Waiter left homophobic note instead of tip stunned as hundreds of kind strangers step in
A waiter who was left a homophobic comment in place of a tip got the last laugh when hundreds of kind strangers surprised him with $4,500.
After dining at a restaurant in Madison, Wisconsin on Sunday (15 August), one hateful customer refused to leave their waiter a tip because they disapproved of his sexuality.
“Service was good but we don’t tip sinfull [sic] homosexuals,” they scrawled on the receipt for their $142.95 meal.
A photo of the note was shared on Facebook by Eric Salzwedel, co-founder of Do Good Wisconsin, a non-profit based on performing random acts of kindness.
“This really upset me that someone would do something like this,” he told Channel 3000. “To go to the extent of saying it was good service, but because of their sexual orientation, they decided not to give them a tip.”
Salzwedel started a Venmo challenge and urged people to chip in to “show there is more love than hate in this world” – and his followers went above and beyond.
Homophobic customer outnumbered by hundreds of kind strangers
“Within 36 hours I had received $4,500 from folks sending an extra tip for $5, $10, $20+ from across the country,” he said.

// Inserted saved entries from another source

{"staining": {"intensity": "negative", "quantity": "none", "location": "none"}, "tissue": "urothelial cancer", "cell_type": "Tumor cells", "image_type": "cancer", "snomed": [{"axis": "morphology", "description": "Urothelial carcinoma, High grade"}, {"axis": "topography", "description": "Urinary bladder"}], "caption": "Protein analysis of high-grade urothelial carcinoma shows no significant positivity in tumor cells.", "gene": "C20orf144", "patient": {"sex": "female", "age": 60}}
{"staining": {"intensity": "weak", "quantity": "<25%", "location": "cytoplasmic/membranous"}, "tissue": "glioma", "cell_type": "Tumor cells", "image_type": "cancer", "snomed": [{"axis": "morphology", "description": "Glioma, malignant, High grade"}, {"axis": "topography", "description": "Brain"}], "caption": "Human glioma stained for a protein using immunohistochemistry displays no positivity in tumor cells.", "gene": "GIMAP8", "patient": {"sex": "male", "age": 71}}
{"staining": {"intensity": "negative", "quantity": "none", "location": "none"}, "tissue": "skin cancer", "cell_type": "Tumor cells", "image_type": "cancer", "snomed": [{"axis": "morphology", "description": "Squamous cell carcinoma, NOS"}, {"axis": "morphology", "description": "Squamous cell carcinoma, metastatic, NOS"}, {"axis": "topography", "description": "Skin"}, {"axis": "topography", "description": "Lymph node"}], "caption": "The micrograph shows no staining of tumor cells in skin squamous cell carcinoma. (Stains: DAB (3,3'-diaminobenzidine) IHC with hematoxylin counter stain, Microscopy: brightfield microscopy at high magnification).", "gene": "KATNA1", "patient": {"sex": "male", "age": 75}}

On Tuesday evening Salzwedel dined at the Madison restaurant, requested that specific server, and personally handed them the massive tip.
“We were able to surprise the server with the tip and to let them know that people love them for who they are and to not listen to those who just want to spread hate onto others,” he said.
“As you may expect they were surprised from the tip and extremely grateful.”
The next day Salzwedel proudly shared a photo of the new receipt next to the old one, saying: “To the folks who felt it was necessary to write this hateful note and not tip… don’t worry me and about 250 others will cover the tip for you.”
“There’s a lot of opportunities every single day we wake up and we go out that we can either make a positive difference in the lives of people we run into or we can make a negative impact on people we run into every day,” Salzwedel said to NBC15.
With that in mind, Do Good Wisconsin will appear in major cities across the state over the next eight weeks, spreading positivity one good deed at a time.